И Елена до таких мозолей в голове наслушалась в тот день сюит – гоняя записи, по кругу – перематывая – и снова и снова слушая всё подряд – что углы музыки еще два дня потом выпирали изо всех мыслей – так что даже думать было негде.
И даже трудно было поверить, что их создал (хотя слово «создал» никак сюда даже и не клеилось – вот уж где со всей очевидностью видно было, что сам человек такого создать не может – честней уж: записал, подслушал, услышал) тот же самый человек, что и обожаемые Анастасией Савельевной фуги – столь величественно строгие по форме – оказываясь внутри которых как будто взбегаешь по красивым витым ступенькам внутри великолепного, гигантского, светом заполненного здания, ими же, по мере твоего восхождения, и выстраиваемого.

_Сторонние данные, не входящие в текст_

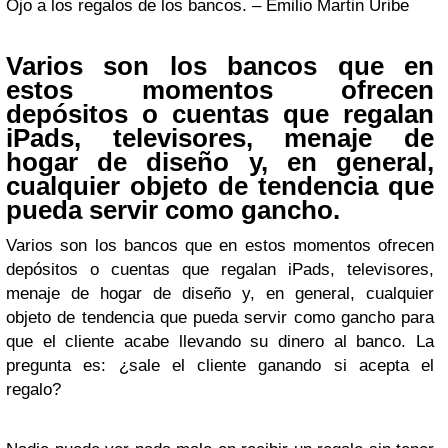
Ojo a los regalos de los bancos. – Emilio Martin Uribe
Varios son los bancos que en
estos momentos ofrecen
depósitos o cuentas que regalan
iPads, televisores, menaje de
hogar de diseño y, en general,
cualquier objeto de tendencia que
pueda servir como gancho.
Varios son los bancos que en estos momentos ofrecen
depósitos o cuentas que regalan iPads, televisores,
menaje de hogar de diseño y, en general, cualquier
objeto de tendencia que pueda servir como gancho para
que el cliente acabe llevando su dinero al banco. La
pregunta es: ¿sale el cliente ganando si acepta el
regalo?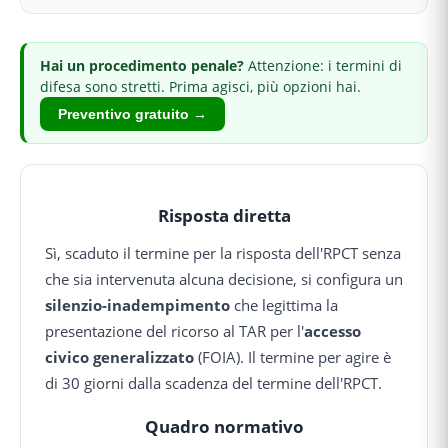
Hai
un procedimento penale
?
Attenzione: i termini di
difesa sono stretti.
Prima agisci, più opzioni hai.
Preventivo gratuito →
Risposta diretta
Sì, scaduto il termine per la risposta dell'RPCT senza
che sia intervenuta alcuna decisione, si configura un
silenzio-inadempimento
che legittima la
presentazione del ricorso al TAR per l'
accesso
civico generalizzato
(FOIA). Il termine per agire è
di 30 giorni dalla scadenza del termine dell'RPCT.
Quadro normativo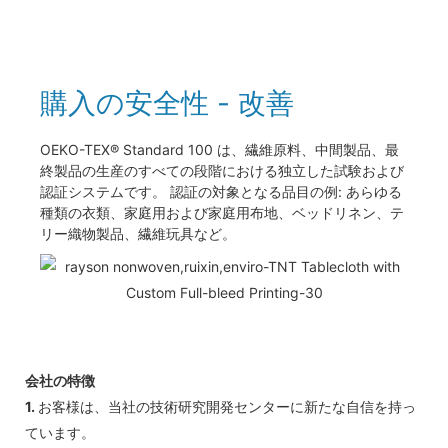
購入の安全性 - 改善
OEKO-TEX® Standard 100 は、繊維原料、中間製品、最
終製品の生産のすべての段階における独立した試験および
認証システムです。 認証の対象となる品目の例: あらゆる
種類の衣類、家庭用および家庭用布地、ベッドリネン、テ
リー織物製品、繊維玩具など。
会社の特徴
1.
お客様は、当社の技術研究開発センターに新たな自信を持っ
ています。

«Как было бы прекрасно, – думала Елена, в следующий раз, разглядывая, с дивана, задумчивую Крутаковскую спину за столом (и сполна наслаждаясь доставшейся и в этот раз без битвы изумительной звякавшей, колоколисто брымкавшей подушкой – и, для прочистки мозгов от абсолютно не хотевшей удаляться с нажатием кнопки «stop» баховской в воздухе парящей музыкальной живописи, – вместо сюит слушая в наушниках уже заграничные «голоса»), – как было бы прекрасно, – думала она, жалея, что неловко как-то сейчас отвлекать этой мыслью Крутакова от работы, – как было бы прекрасно, если б – не важно в музыке ли, в живописи ли, в литературе ли – можно было б создать как бы сюитную фугу – с сюитной свободой, с летящим раздольем фантазии и как бы внешней независимостью частей друг от друга – и одновременно с внутренней логикой фуги – так, чтобы в кажущихся абсолютно независимыми по сюжету друг от друга частях – на внутреннем уровне жила, звучала – пряталась – и снова узнаваемо выглядывала – главная музыкальная тема!»